* [PAGE EXTRACT]
##############################
Senate Finance Committee votes to advance Trump CMS pick Seema Verma

Seema Verma, Trump's pick for head of CMS
Seema Verma (Getty)

The Senate Finance Committee took another vote on Thursday and advanced the nomination of Seema Verma to head the Centers for Medicare & Medicaid Services.

Her nomination will now be sent to the full Senate for a vote.

The committee met on Wednesday in an executive session to consider President Donald Trump’s pick for the position, but not all the members were there and the vote was tied 9 to 9. An earlier vote of 15-11 included proxies, but the proxy votes do not count under committee rules.

On Thursday, the Senate committee met again and voted 13-12 in favor of her nomination, Healthcare Dive reported.

Despite opposition from several Democrats, who expressed frustration during the confirmation hearings that Verma wasn’t forthcoming with her answers to questions on Medicaid block grants, vouchers and Medicaid privatization, it appears likely that the committee will approve her nomination Thursday and send it to the full Senate for a confirmation vote.

In his opening statement, Senate Finance Committee Chairman Orrin Hatch, R-Utah, indicated his full support for Verma, a healthcare policy consultant, who has worked with several state governments, including the state of Indiana and Vice President Mike Pence when he was governor, to improve and modernize their Medicaid systems.
##############################
* [RECORD EXTRACTS]
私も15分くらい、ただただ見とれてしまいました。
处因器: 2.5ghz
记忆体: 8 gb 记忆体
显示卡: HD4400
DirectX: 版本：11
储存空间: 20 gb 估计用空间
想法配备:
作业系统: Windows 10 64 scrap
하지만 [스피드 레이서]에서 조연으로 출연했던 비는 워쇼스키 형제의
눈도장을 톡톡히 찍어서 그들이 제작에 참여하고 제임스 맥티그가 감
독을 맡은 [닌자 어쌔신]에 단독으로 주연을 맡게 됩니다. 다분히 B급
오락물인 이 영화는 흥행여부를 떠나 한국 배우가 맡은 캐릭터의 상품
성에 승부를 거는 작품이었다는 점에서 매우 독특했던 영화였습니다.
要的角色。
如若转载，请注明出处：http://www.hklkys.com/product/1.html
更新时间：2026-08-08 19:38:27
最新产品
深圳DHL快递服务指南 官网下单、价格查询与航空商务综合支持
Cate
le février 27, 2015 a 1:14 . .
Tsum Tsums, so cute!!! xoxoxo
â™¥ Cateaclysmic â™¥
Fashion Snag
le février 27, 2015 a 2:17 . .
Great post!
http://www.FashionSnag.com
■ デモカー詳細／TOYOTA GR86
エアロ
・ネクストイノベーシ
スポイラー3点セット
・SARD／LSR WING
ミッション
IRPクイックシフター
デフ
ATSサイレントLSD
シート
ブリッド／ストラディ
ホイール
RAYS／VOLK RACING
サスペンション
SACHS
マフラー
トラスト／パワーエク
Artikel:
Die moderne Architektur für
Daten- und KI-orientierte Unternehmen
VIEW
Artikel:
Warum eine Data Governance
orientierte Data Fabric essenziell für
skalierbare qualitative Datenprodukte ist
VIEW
##############################
* [TASK ITEM A]
For each statement about the article on Seema Verma's nomination, answer yes or no depending on whether the article agrees, and quote the article's deciding words: (i) The committee's Wednesday vote was tied 9 to 9. (ii) On Thursday the committee voted 15-11 in favor of the nomination. (iii) Proxy votes count under committee rules.
* [TASK ITEM B]
Rewrite the paragraph of the article on Seema Verma's nomination that begins "The committee met on Wednesday" as a short list that keeps its main facts.
* [TASK ITEM C]
Extend the article on Seema Verma's nomination, starting after its last sentence.
The entries play no part in this exercise.

* [ANSWER SPACE A]
(i) Yes: "the vote was tied 9 to 9"
(ii) No: "voted 13-12 in favor of her nomination"
(iii) No: "the proxy votes do not count under committee rules"

* [ANSWER SPACE B]
- On Wednesday the committee met in executive session to consider Verma, President Donald Trump's pick.
- Not all members attended, and the vote was tied 9 to 9.
- An earlier 15-11 vote included proxies, which do not count under committee rules.

* [ANSWER SPACE C]
“If we’re going to make the needed changes to fix our healthcare system, we need competent and willing partners at CMS who will work with Congress to find the best solutions and then effectively implement those solutions,” Hatch said.

“Moreover, if we’re ever going to tackle our growing entitlement crisis and preserve our federal health programs—as well as Social Security—for future generations, we need to take hard looks at the system now and find common ground on improvements that will extend the life of these important programs. Therefore, we need leadership at CMS that will both recognize the problems these programs face and understand the importance of the programs to the populations they serve.”

But Senator Ron Wyden, D-Ore., ranking member of the Finance Committee, opposed the nomination and said he was disappointed that Verma’s answers to his written questions about Medicare in rural health communities and prescription drug costs were “worse, not better,” than what she said during the committee hearings. He said the responses were a lot of “happy talk” that didn’t amount to much substance.

“I don’t expect to see eye-to-eye with every nominee in the Trump administration,” Wyden said, “but I think as a bipartisan concern, Democrats and Republicans on this committee deserve good faith answers to questions because we are the committee of jurisdiction and this agency [CMS] controls a trillion dollars.”